Trifecta is addictive.. and this week I wrote a little experiment in poetry.
The word is DELIBERATE as in:
3: slow, unhurried, and steady as though allowing time for decision on each individual action involved
Inside boiling
with my pounding heart
slowly sluggish movements
sweat stains on my paper-work
flickering fluorescent lamps
immigration officers
deliberate
investigate
I recall the genocide
the family I might have lost
within this crowd I am alone
I am anonymous like all the rest
we share the same experience
and everyone have lost a home
once again I read my paper-work
hope they are correct enough
I can’t recall the things I say
but finally I’m through
and meet a smile
I’m home
—
May 14, 2013

A harrowing experience, that has a wonderfully happy ending! A smile, and home! Excellent writing!
Thank you… yes. I thought about how I feel in emigration, and then about how a refugee must feel
Great joining of form and content.
Thank you 🙂
Great descriptions. I like a story with a hopeful ending!
Thank you 🙂 I really liked to play with the form this time.
You’ve done an excellent job capturing the anxiety and tension that everyone standing in that line must feel. Good buildup. Just when I thought he was going to be detained, he made it!
Thank you 🙂 yes.. I wanted to create some positive spin.
Thanks. I had to read this. I and my family are in the process of moving to France. We’ve been through the consulate and been granted long stay visas. Not so harrowing as this but tense.
Standing in the lane is always a nervous experience
Yes. Thanks for your understanding.
It would be terrifying to be in a situation like this. I’ve never really thought about what an awful feeling it would be to be hunted. The shape of the words could be a footprint left behind or even a body. I love your originality, Bjorn.
Thank you.. 🙂 O saw a customs official in this one.
I adore this, the flow of the words, the physical shape of the poem. Did you use deliberate as an adj or verb? (I only ask because I had to think about the pronunciation and flow differently.) loved it.
it’s intended to be an adjective but I think grammatically it might have been more correct to use the adverb… But I took the poetic freedom of using the wrong form. I wanted deliberate be around the neck, to put emphasis on a strangling feeling.
I’m really impressed. Your poem not only beautifully describes an experience, it creates a visual shape. That’s just super-cool. Kudos!
Thank you 🙂 Yes to do poetic sculpture is something I really like
I liked the tension in this and, to me, the shape looks like a keyhole which would be appropriate, too.
A keyhole makes sense… but I thought of it as a man…
Nice, tense build to the happy ending!
I really wanted a happy end this time…
Love the words and the shape.
Thank you 🙂
As another said, I love the shape of the poem, and the happy ending, the perennial issue – that maybe we’ll never get right. But we can hope for common sense and a kindly presence. Great piece, Bjorn.

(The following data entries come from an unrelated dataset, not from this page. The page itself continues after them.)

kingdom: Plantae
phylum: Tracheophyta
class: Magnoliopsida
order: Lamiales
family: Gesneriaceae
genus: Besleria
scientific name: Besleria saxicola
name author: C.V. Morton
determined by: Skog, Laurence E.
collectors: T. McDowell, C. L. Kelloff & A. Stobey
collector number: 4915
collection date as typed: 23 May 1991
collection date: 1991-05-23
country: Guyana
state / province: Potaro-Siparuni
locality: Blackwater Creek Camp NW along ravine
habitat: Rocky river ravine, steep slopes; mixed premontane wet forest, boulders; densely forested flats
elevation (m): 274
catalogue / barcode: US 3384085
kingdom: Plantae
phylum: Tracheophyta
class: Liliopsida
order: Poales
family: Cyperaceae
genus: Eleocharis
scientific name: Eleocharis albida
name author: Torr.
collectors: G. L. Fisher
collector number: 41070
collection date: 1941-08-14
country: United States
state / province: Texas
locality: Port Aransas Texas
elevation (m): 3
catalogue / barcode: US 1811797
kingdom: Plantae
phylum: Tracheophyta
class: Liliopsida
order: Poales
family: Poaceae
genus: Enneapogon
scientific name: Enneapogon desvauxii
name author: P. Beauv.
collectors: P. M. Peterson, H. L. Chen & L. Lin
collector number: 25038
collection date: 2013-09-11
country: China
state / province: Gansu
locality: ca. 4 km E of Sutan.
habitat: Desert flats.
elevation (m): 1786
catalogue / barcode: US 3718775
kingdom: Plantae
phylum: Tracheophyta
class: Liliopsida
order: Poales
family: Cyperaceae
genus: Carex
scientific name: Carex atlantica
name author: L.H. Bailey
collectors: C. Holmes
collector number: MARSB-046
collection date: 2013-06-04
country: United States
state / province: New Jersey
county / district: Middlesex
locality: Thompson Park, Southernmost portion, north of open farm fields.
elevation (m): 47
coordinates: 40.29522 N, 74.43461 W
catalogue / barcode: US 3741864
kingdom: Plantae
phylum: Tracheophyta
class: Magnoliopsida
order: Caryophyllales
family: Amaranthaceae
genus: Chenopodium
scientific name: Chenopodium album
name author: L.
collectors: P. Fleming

It’s not really stating what’s right or wrong, because it’s too complicated. I wanted to write about how an individual might feel.
You really conveyed the tension and drama of the moment so well in so few words. Great.
Thank you 🙂
The tension is so palpable. This is well-done.
Thanks for linking up!
Thank you :-9
Great write so well conveying the anxiety. Just went through this myself on behalf of my exchange student on her way back home. Waiting to get past all that security is nerve-wracking.
Thank you… yes even me that only go on business trips find it nerve wrecking.
Very intense piece! I love the structure you used, which I feel really adds to the tension. Great job with the prompt!
Thank you.. another way of writing form poetry.
Very powerful. My mother grew up in Germany during WW2 and escaped from east to west Germany. This reminded me of her own real stories of her life. Wonderful piece.
Thank you. To be a refuge and getting in has to be a harrowing experience 😉
Her entire life from child to adult is really filled with many stories that feel like a movie. Unfortunately many went through those times. She told her stories over and over so we would appreciate what we have and hope we never go through.
A delight to read (shape and substance)! The first part – all that tension, reminded me of renewing work permits, the second of going home. Now I always try to land in Boston, where they (customs officials) invariable give me a big smile and a Welcome Home!
All that tension is so very clear sometimes. And I wanted deliberate to be like the noose around the “mans” neck.
I like how you connected the individual to the crowd and their separateness. The visual effect was great.
Thank you.. writing shape poetry is kind of fun… and I think that’s how you feel, utterly alone at the same time as you are in a crowd.